Longing for Beauty in the Midst of Sorrow and Death

Joseph Loconte explores the role George MacDonald's book Phantastes played in C.S. Lewis' conversion to Christianity.  What is Phantastes about?  "Phantastes explores what at first seems to be a young man's search for feminine beauty, but turns out to be a quest for something much more profound."  The hero's quest encounters various frustrations and sufferings, and what he seems to be pursuing turns out to be not so much a destination as it is a sign pointing beyond itself to something transcendently beautiful.


As Loconte writes, Christianity was very far from Lewis' mind at the time.  But the close of World War I had disposed him to be open to something beyond his generation's commonplace thoughts about progress, patriotism, and religion.

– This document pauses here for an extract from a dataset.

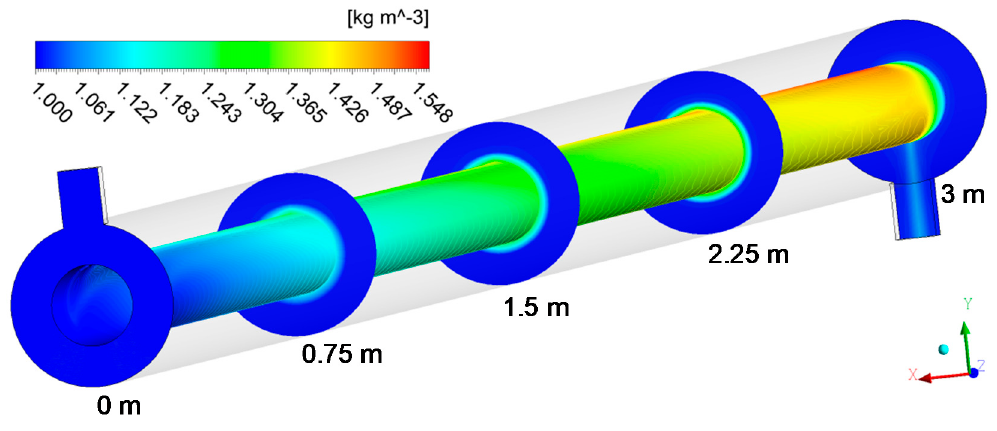
Figure 14. Oil concentration field inside the shell and tube module for T 0 = 55 °C (Case 6).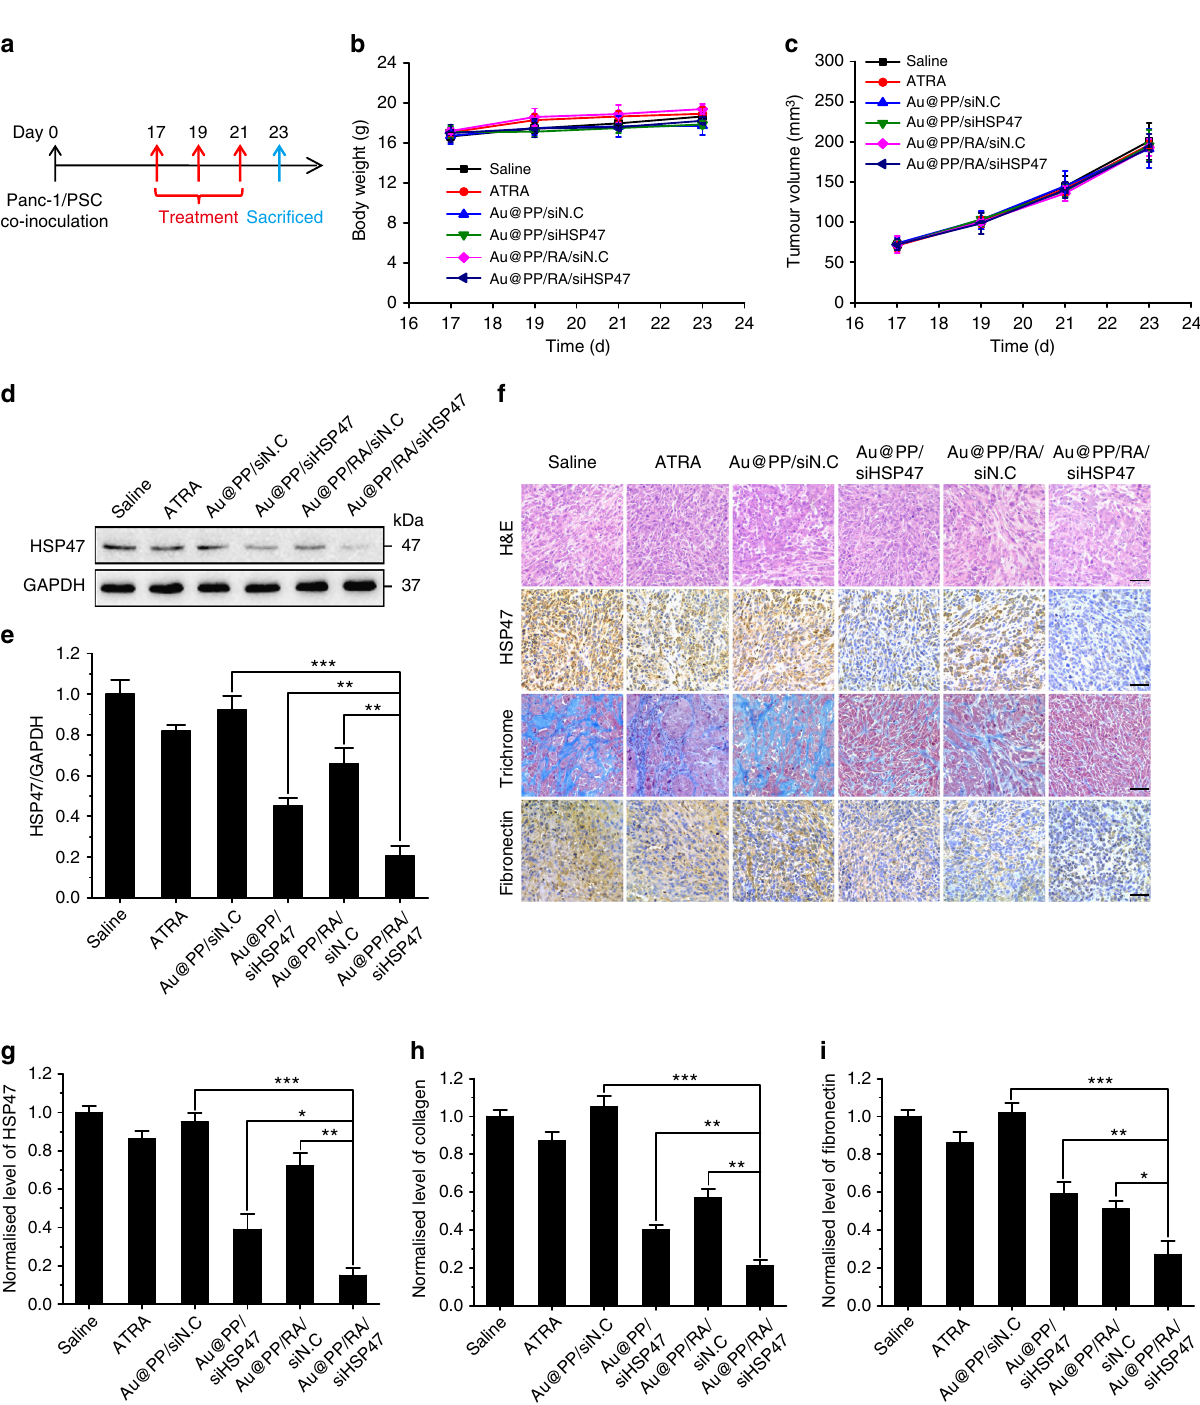
Fig. 7 Stroma modulation in Panc-1/PSC subcutaneous xenografts. a Scheme of different treatment formulations for stroma modulation. The desmoplastic pancreatic subcutaneous xenografts were established by co-inoculation of Panc-1 and PSCs in BALB/c nude mice. Various formulations (ATRA: 2.4 mg/kg; siRNA: 0.97 mg/kg) were given intravenously every 2 days for three injections. b Body weight changes of mice during treatment. c Tumour growth curves during treatment. d Western blot analysis of HSP47 protein in tumours. e Quantitative analysis of the normalised HSP47 protein expression in tumours (using Image J software). f Histological studies with H&E, trichrome staining of collagen and immunohistochemical staining of HSP47 and fi bronectin in tumour sections. Scale bars, 50 μ m. g – i Quantitative analysis of the normalised HSP47 ( g ), collagen ( h ) and fi bronectin ( i ) protein levels (using Image J software). The data are shown as the mean ± s.d. ( n = 3). * p < 0.05, ** p < 0.01, *** p < 0.001 (Student ’ s t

MacDonald wasn't looking for Lewis.  Lewis wasn't looking for MacDonald.  But book and reader found one another, and in Phantastes, Lewis found something important.  In a materialist world, where the material is all there is, none of us point beyond ourselves.  But in a world of signs, the world and all that is within it point beyond themselves.  There is such a thing as false beauty.  But true beauty in this world tells the truth.  It is a sign.  It points to the author of beauty.


This isn't otherworldly and escapist.  In fact, it gave Lewis the strength to see beauty in the midst of death and darkness without ignoring evil.  Loconte writes: "In April 1918, while he was serving as a second lieutenant on the Western Front, Lewis's regiment engaged in a firefight at Riez du Vinage.  A shell exploded close by, killing his sergeant and injuring him with shrapnel in the hand, leg and chest.  Lewis was sent by train to a hospital in London.  The pleasure of the English countryside - set against the suffering and horror of war - seemed to quicken his belief in a transcendent source of natural beauty.


'"Can you imagine how I enjoyed my journey to London?"  Lewis wrote to a friend from his bed at Endsleigh Palace Hospital.  "First of all the sight and smell of the sea, that I have missed for so many long and weary months, and then the beautiful green country seen from the train...You see the conviction is gaining ground on me that after all Spirit does exist.  I fancy there is Something right outside time and place, which did not create matter, as the Christians say, but is matter's great enemy." (Loconte, Books and Culture vol 22, number 4, pg. 5)


In the midst of real sorrow and death, Lewis found his longing for beauty strengthened.  What Lewis is encountering here - what is also drenched in MacDonald's books - is what many Christians over the centuries have described as a "sacramental" understanding of the world - that it points beyond itself to the one who made it.